Marbella Díaz Wever
La vida en Masparro transcurre como dice la canción de Rubén Blades “Plantación Adentro Camará, es donde se dice la verdad”, o como Simon Díaz la alegraba bajo la “Tonada del Cabrestero” o la ”Tonada de Luna Llena”.
El llano occidental venezolano es un cielo abierto donde ríos, llanuras, sabanas y montañas se mezclan para dar colorido a un majestuoso lienzo que sólo la mano de Dios puede representar, mientras en la región central de nuestro amado país, los habitantes se preocupan por un horario de trabajo, de compartir en familia, de redes sociales, de poseer la última tecnología, de tener efectivo para pagar las busetas, de cumplir con los cánones sociales, de surfear las dificultades y de la rutina que conlleva el estrés del día a día.
La vida en Masparro (edo.
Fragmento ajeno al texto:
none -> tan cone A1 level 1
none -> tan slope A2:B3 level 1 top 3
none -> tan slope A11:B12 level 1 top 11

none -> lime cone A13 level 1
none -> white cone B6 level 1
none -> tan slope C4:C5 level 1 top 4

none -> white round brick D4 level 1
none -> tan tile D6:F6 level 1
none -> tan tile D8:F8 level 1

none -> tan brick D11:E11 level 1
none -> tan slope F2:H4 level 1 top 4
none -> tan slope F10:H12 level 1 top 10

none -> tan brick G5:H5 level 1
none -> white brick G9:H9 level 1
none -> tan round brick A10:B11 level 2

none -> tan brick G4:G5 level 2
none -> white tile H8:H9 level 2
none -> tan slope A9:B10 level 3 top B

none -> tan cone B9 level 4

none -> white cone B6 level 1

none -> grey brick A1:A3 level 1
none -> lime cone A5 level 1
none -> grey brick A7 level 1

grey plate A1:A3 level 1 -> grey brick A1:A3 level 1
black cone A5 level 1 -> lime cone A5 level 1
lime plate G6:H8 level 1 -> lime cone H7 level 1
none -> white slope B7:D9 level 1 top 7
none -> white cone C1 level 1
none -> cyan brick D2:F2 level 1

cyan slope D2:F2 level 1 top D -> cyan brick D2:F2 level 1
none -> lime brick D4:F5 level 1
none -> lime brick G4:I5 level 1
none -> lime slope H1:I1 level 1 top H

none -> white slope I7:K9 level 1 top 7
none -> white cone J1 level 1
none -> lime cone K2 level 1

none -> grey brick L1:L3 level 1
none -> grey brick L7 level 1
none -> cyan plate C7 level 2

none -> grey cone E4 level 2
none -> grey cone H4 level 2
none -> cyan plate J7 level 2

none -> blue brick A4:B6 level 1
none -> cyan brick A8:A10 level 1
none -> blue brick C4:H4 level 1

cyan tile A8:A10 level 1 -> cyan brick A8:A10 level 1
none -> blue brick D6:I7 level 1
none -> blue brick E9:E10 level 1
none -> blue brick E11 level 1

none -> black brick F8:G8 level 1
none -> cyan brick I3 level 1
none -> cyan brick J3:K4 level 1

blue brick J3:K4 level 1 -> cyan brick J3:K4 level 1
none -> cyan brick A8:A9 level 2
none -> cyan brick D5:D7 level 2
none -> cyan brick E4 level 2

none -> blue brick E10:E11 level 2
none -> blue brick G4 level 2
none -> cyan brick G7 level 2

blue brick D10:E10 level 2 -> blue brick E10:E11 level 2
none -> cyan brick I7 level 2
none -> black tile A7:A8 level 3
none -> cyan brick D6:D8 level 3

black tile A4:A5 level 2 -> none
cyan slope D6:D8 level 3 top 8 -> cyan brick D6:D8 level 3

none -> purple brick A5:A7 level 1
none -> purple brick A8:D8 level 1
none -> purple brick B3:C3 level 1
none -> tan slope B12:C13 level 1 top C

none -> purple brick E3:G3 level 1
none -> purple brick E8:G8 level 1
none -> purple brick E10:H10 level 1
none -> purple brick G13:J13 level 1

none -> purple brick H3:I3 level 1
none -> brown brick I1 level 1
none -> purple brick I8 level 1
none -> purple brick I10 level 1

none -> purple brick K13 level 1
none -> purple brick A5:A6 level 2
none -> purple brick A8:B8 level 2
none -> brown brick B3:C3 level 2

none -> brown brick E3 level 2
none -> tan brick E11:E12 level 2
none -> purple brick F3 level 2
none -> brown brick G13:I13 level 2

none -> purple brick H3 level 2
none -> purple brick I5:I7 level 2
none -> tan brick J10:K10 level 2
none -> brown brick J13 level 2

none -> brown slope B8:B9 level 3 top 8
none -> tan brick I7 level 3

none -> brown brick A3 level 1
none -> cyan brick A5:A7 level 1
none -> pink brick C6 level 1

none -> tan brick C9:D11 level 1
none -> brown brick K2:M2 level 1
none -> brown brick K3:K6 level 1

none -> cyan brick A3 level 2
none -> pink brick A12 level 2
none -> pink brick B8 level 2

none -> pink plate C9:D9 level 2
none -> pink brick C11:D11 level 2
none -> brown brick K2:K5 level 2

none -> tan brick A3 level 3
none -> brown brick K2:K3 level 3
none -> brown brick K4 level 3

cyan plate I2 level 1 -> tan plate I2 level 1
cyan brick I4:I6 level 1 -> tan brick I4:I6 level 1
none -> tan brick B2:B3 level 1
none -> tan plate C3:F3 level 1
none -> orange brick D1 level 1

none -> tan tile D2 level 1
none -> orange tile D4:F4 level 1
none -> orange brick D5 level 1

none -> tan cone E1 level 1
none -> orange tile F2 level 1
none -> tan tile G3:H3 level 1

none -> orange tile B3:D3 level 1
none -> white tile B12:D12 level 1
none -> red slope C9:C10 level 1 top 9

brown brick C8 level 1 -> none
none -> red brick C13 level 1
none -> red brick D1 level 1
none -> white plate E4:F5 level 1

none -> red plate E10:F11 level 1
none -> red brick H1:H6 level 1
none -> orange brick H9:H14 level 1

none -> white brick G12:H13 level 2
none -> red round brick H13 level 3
Barinas), como en otros lugares llaneros del país, se vive con sabor a infortunio y desdicha ante la inimaginable escasez de los servicios básicos que trastocan el afán por la subsistencia, chapoteando el lodo y arando la tierra.
Esta es la historia del señor Dennis Contreras González, quien sin conocerlo personalmente, los cuentos de su hija Dharma inspiraron en mi imaginación su trajinar diario en el oculto y desconocido llano.
Una aventura de vida, parecida a la de algunos, sobre todo a la de aquellos que pasan inadvertidos ante tantas penurias sin poderle poner un joropo para suavizar el vacío existencial.
Para llegar al caserío donde el señor Contreras pasa los 365 días al año, hay que tomar una chalana en Bruzual, ciudad del edo. Apure, bañada por uno de los afluentes más importantes del Llano Venezolano, recorrer dos horas la inmensidad del río Masparro para desembarcar a la buena de Dios, atando la canoa y pegando brincos para cuidarse de los caimanes.
Una mañana en Masparro, por la medida chiquita, es levantarse cerca de las 4:00 am, ordeñar las vacas, darle de comer a los caballos, cochinos, gallinas, pollos, atender el maute (padrote), estar pendiente que los pájaros no se coman la yuca y el maíz que siembra, barrer con rastrillo el patio de su particular vivienda, pues sin ventanas, ni puertas ni paredes sólo con techo de zinc y una cocina rudimentaria a punta de leña, es el hogar de los sueños de la familia Contreras.
La electricidad brilla por su ausencia, el agua es del rio, y la comida es la caza o pesca diaria.
Don Contreras se dedica a hacer el queso casi a diario, prensarlo en el cincho por tres días y luego meterlo en salmuera, hasta que pueda llenar el pipote para venderlo en Bruzual, lugar donde los comerciantes expenden los ganados, cochinos, queso y todos los productos de su magno esfuerzo.
Los únicos alimentos que guarda son los no perecederos, debiendo a veces abrir un hueco en el monte para que los animales no se los coman porque no hay nevera ni despensa.
El trabajo es arduo, no hay reloj, ni tic tac que detenga la faena y, cuando al estómago le pega el hambre quizás se pesque una cachama, una tonina, un bagre negro, un babo, unos chorroscos, o se deba matar unas palomas, unos chácharos, un chigüire, un venado, una iguana, un rabipelado, un galápago o un mono para acompañarlo con cachapa, arepa, plátano, topocho, arroz o yuca.
Se vive de lo que se siembra y cosecha, no hay menú ni exquisiteces. No hay tv, ni noticias, quizás alguna música criolla se escucha a lo lejos en un radio de pila.
Es la tierra la que da el maná, la que grita, la que llora y pide auxilio.
Otras familias lugareñas de ese “asentamiento o aldea” se brindan apoyo en medio de tanta calamidad. Cuando llegan las lluvias, el cielo se aclara aún en la oscuridad y el silencio cobra vida, todos parecieran enterrarse pero realmente se enrollan en sus hamacas y bajan sus mosquiteros atados a los palos del tinglado. Los zancudos hacen su agosto y los bachacos montando una ramita abren un camino hasta su propia cueva.
No hay escuelas, los niños con las caras llenas de mango aprenden las letras entre el barro, el charco y el pantano.
Tampoco hay sanitarios ni baños, se corre al monte, cuidando de no rodearse de hojas de pingamosa o de coloraitos y garrapatas, prestando atención a cualquier sonido de todo aquello que se arrastre pues es hábitat de culebras y en las noches cada quien debe agarrar su lata.
Así transcurren las horas, los días, los meses, los años y siempre en cada amanecer, el señor Contreras González le dice a la vida: “aquí voy otra vez”.
Despierto y me doy cuenta que Masparro es mi Macondo imaginario, que quizás algún día conoceré.